■ **Problem to solve**
Leaving the images aside, transcribe all the data below exactly.

■ **Data supplied**
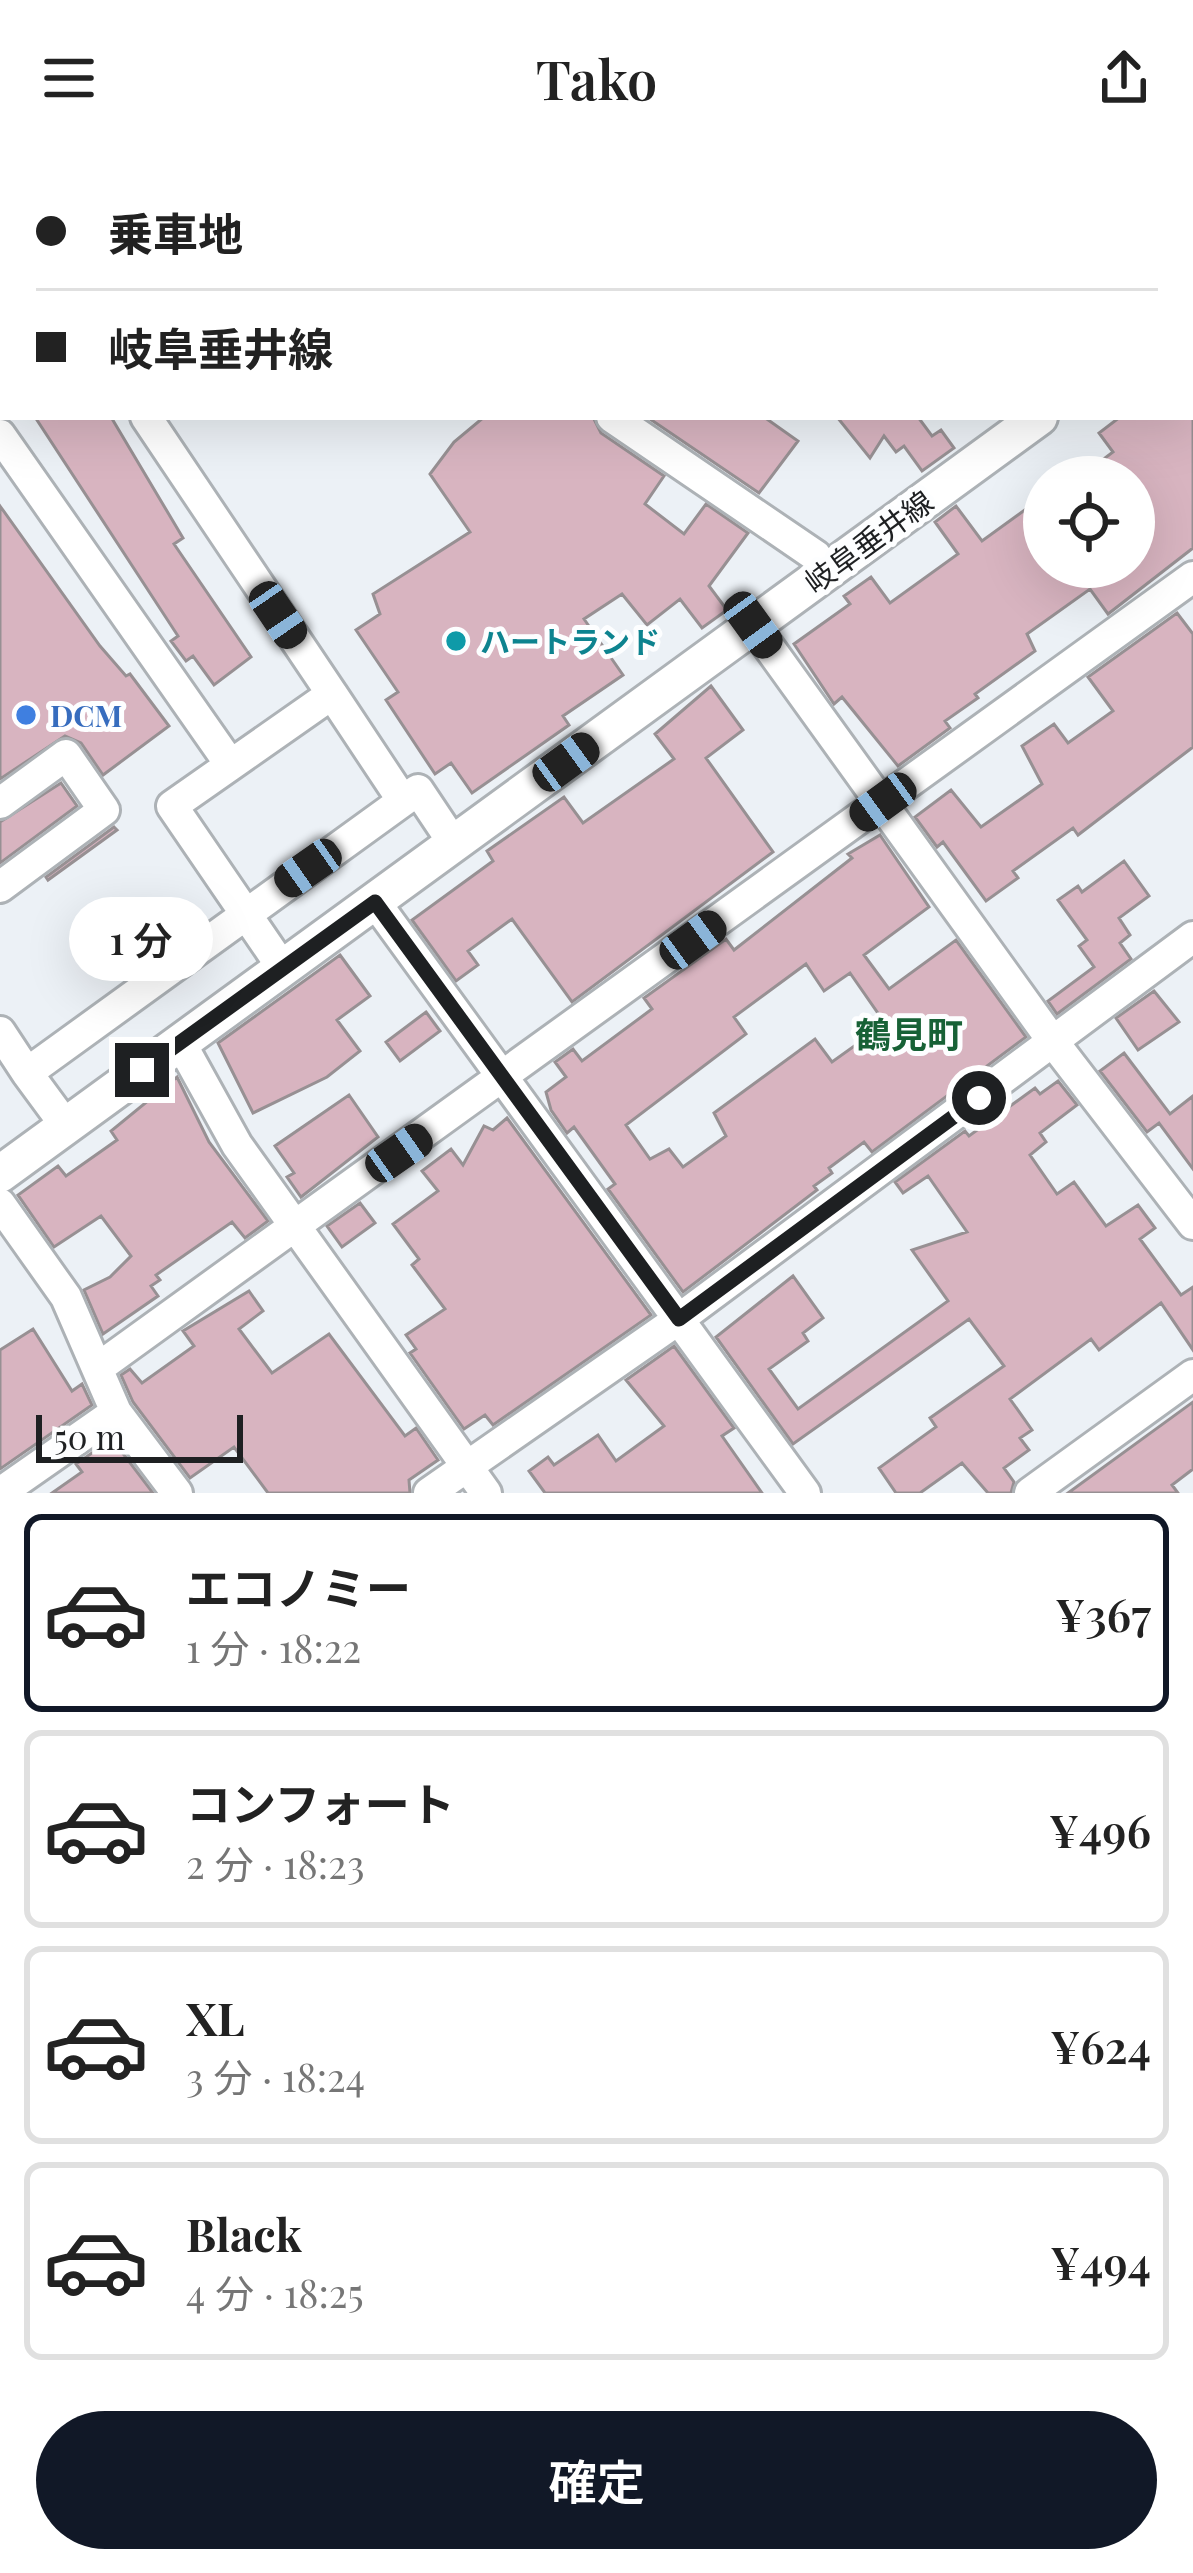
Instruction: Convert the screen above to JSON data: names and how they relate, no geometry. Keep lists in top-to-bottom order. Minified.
{"streets":{"main road":["岐阜垂井線"]},"districts":["鶴見町"],"places":["ハートランド","DCM"],"scale_bar":"50 m","page":{"header":"Tako","banner":["乗車地","岐阜垂井線"],"bubble":"1 分","scale":"50 m","list":[{"name":"エコノミー","note":"1 分 · 18:22","value":"¥367"},{"name":"コンフォート","note":"2 分 · 18:23","value":"¥496"},{"name":"XL","note":"3 分 · 18:24","value":"¥624"},{"name":"Black","note":"4 分 · 18:25","value":"¥494"}],"buttons":"確定"}}
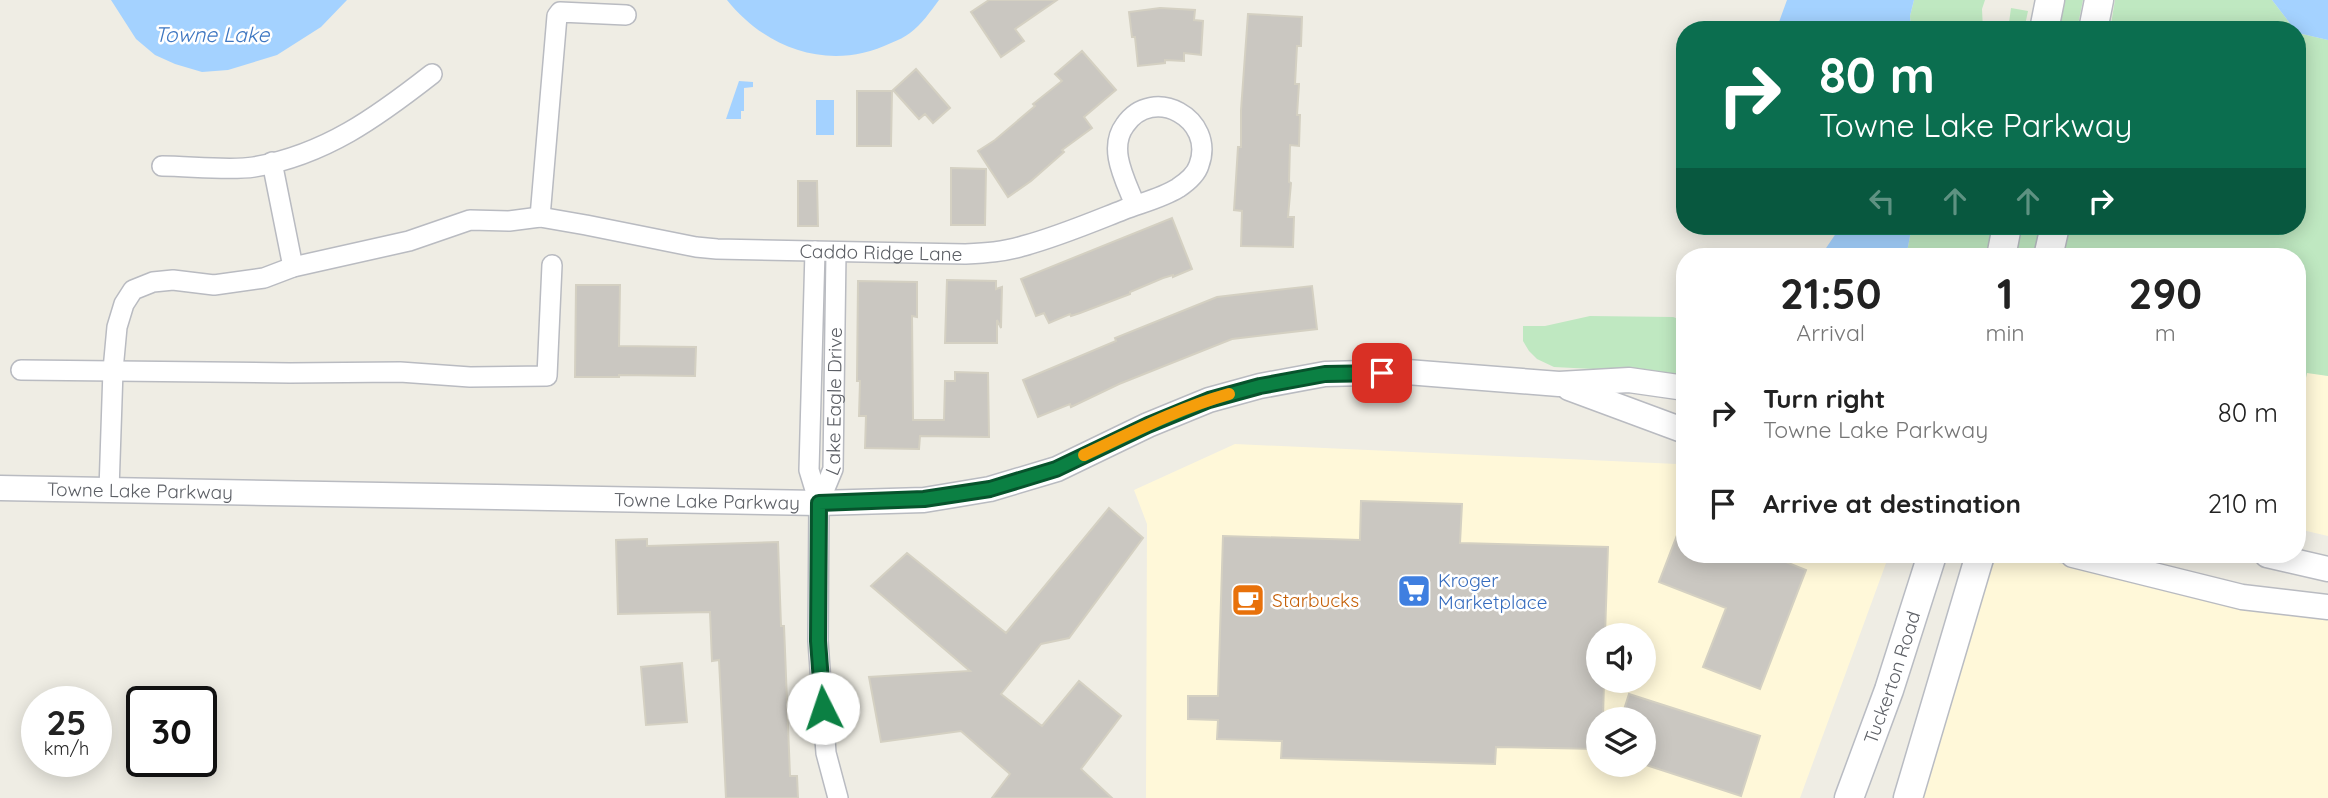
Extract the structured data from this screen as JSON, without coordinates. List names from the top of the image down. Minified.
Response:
{"streets":{"main road":["Tuckerton Road"],"street":["Caddo Ridge Lane","Lake Eagle Drive","Towne Lake Parkway"]},"crossings":[["Caddo Ridge Lane","Lake Eagle Drive"],["Caddo Ridge Lane","Towne Lake Parkway"],["Lake Eagle Drive","Towne Lake Parkway"]],"water":["Towne Lake"],"places":{"supermarket":["Kroger Marketplace"],"cafe":["Starbucks"]},"page":{"turn":["80 m","Towne Lake Parkway"],"eta":["21:50","Arrival","1","min","290","m"],"list":[{"name":"Turn right","note":"Towne Lake Parkway","value":"80 m"},{"name":"Arrive at destination","value":"210 m"}],"speed":"25 km/h","limit":"30"}}
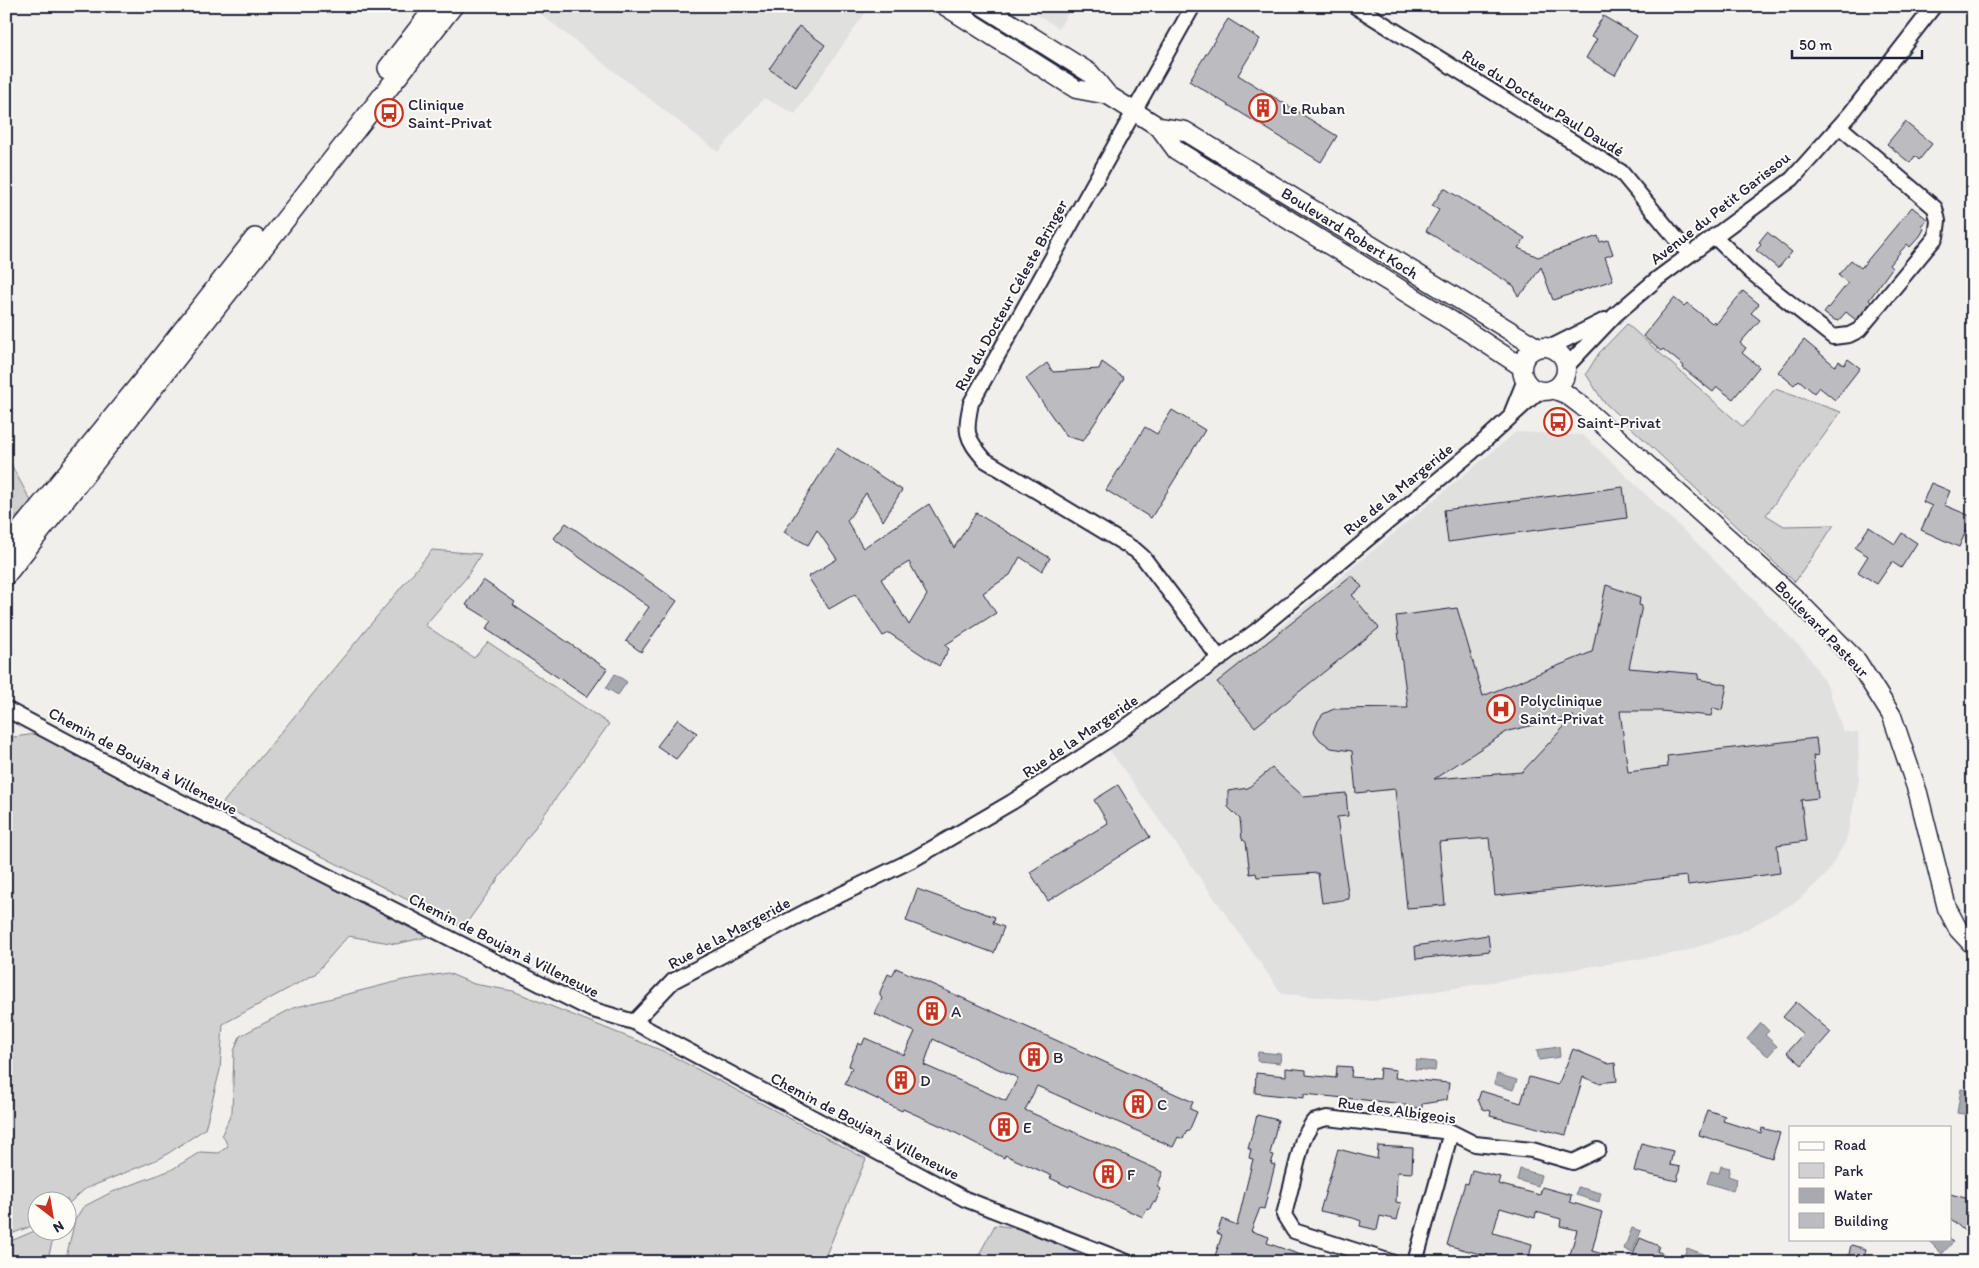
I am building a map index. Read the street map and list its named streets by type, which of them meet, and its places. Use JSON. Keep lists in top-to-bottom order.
{
  "streets": {
    "street": [
      "Rue du Docteur Paul Daudé",
      "Avenue du Petit Garissou",
      "Boulevard Robert Koch",
      "Rue du Docteur Céleste Bringer",
      "Rue de la Margeride",
      "Boulevard Pasteur",
      "Chemin de Boujan à Villeneuve",
      "Rue des Albigeois"
    ]
  },
  "crossings": [
    ["Rue du Docteur Paul Daudé", "Avenue du Petit Garissou"],
    ["Avenue du Petit Garissou", "Boulevard Robert Koch"],
    ["Avenue du Petit Garissou", "Rue de la Margeride"],
    ["Avenue du Petit Garissou", "Boulevard Pasteur"],
    ["Boulevard Robert Koch", "Rue du Docteur Céleste Bringer"],
    ["Boulevard Robert Koch", "Rue de la Margeride"],
    ["Boulevard Robert Koch", "Boulevard Pasteur"],
    ["Rue du Docteur Céleste Bringer", "Rue de la Margeride"],
    ["Rue de la Margeride", "Boulevard Pasteur"],
    ["Rue de la Margeride", "Chemin de Boujan à Villeneuve"]
  ],
  "places": {
    "building": [
      "Le Ruban",
      "A",
      "B",
      "D",
      "C",
      "E",
      "F"
    ],
    "bus stop": ["Clinique Saint-Privat", "Saint-Privat"],
    "hospital": ["Polyclinique Saint-Privat"]
  },
  "legend": [
    "Road",
    "Park",
    "Water",
    "Building"
  ],
  "scale_bar": "50 m",
  "north": "bottom right"
}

■ **Result of this exercise**
Instruction: Convert the screen above to JSON data: names and how they relate, no geometry. Keep lists in top-to-bottom order. Minified.
{"streets":{"main road":["岐阜垂井線"]},"districts":["鶴見町"],"places":["ハートランド","DCM"],"scale_bar":"50 m","page":{"header":"Tako","banner":["乗車地","岐阜垂井線"],"bubble":"1 分","scale":"50 m","list":[{"name":"エコノミー","note":"1 分 · 18:22","value":"¥367"},{"name":"コンフォート","note":"2 分 · 18:23","value":"¥496"},{"name":"XL","note":"3 分 · 18:24","value":"¥624"},{"name":"Black","note":"4 分 · 18:25","value":"¥494"}],"buttons":"確定"}}
Extract the structured data from this screen as JSON, without coordinates. List names from the top of the image down. Minified.
Response:
{"streets":{"main road":["Tuckerton Road"],"street":["Caddo Ridge Lane","Lake Eagle Drive","Towne Lake Parkway"]},"crossings":[["Caddo Ridge Lane","Lake Eagle Drive"],["Caddo Ridge Lane","Towne Lake Parkway"],["Lake Eagle Drive","Towne Lake Parkway"]],"water":["Towne Lake"],"places":{"supermarket":["Kroger Marketplace"],"cafe":["Starbucks"]},"page":{"turn":["80 m","Towne Lake Parkway"],"eta":["21:50","Arrival","1","min","290","m"],"list":[{"name":"Turn right","note":"Towne Lake Parkway","value":"80 m"},{"name":"Arrive at destination","value":"210 m"}],"speed":"25 km/h","limit":"30"}}
I am building a map index. Read the street map and list its named streets by type, which of them meet, and its places. Use JSON. Keep lists in top-to-bottom order.
{
  "streets": {
    "street": [
      "Rue du Docteur Paul Daudé",
      "Avenue du Petit Garissou",
      "Boulevard Robert Koch",
      "Rue du Docteur Céleste Bringer",
      "Rue de la Margeride",
      "Boulevard Pasteur",
      "Chemin de Boujan à Villeneuve",
      "Rue des Albigeois"
    ]
  },
  "crossings": [
    ["Rue du Docteur Paul Daudé", "Avenue du Petit Garissou"],
    ["Avenue du Petit Garissou", "Boulevard Robert Koch"],
    ["Avenue du Petit Garissou", "Rue de la Margeride"],
    ["Avenue du Petit Garissou", "Boulevard Pasteur"],
    ["Boulevard Robert Koch", "Rue du Docteur Céleste Bringer"],
    ["Boulevard Robert Koch", "Rue de la Margeride"],
    ["Boulevard Robert Koch", "Boulevard Pasteur"],
    ["Rue du Docteur Céleste Bringer", "Rue de la Margeride"],
    ["Rue de la Margeride", "Boulevard Pasteur"],
    ["Rue de la Margeride", "Chemin de Boujan à Villeneuve"]
  ],
  "places": {
    "building": [
      "Le Ruban",
      "A",
      "B",
      "D",
      "C",
      "E",
      "F"
    ],
    "bus stop": ["Clinique Saint-Privat", "Saint-Privat"],
    "hospital": ["Polyclinique Saint-Privat"]
  },
  "legend": [
    "Road",
    "Park",
    "Water",
    "Building"
  ],
  "scale_bar": "50 m",
  "north": "bottom right"
}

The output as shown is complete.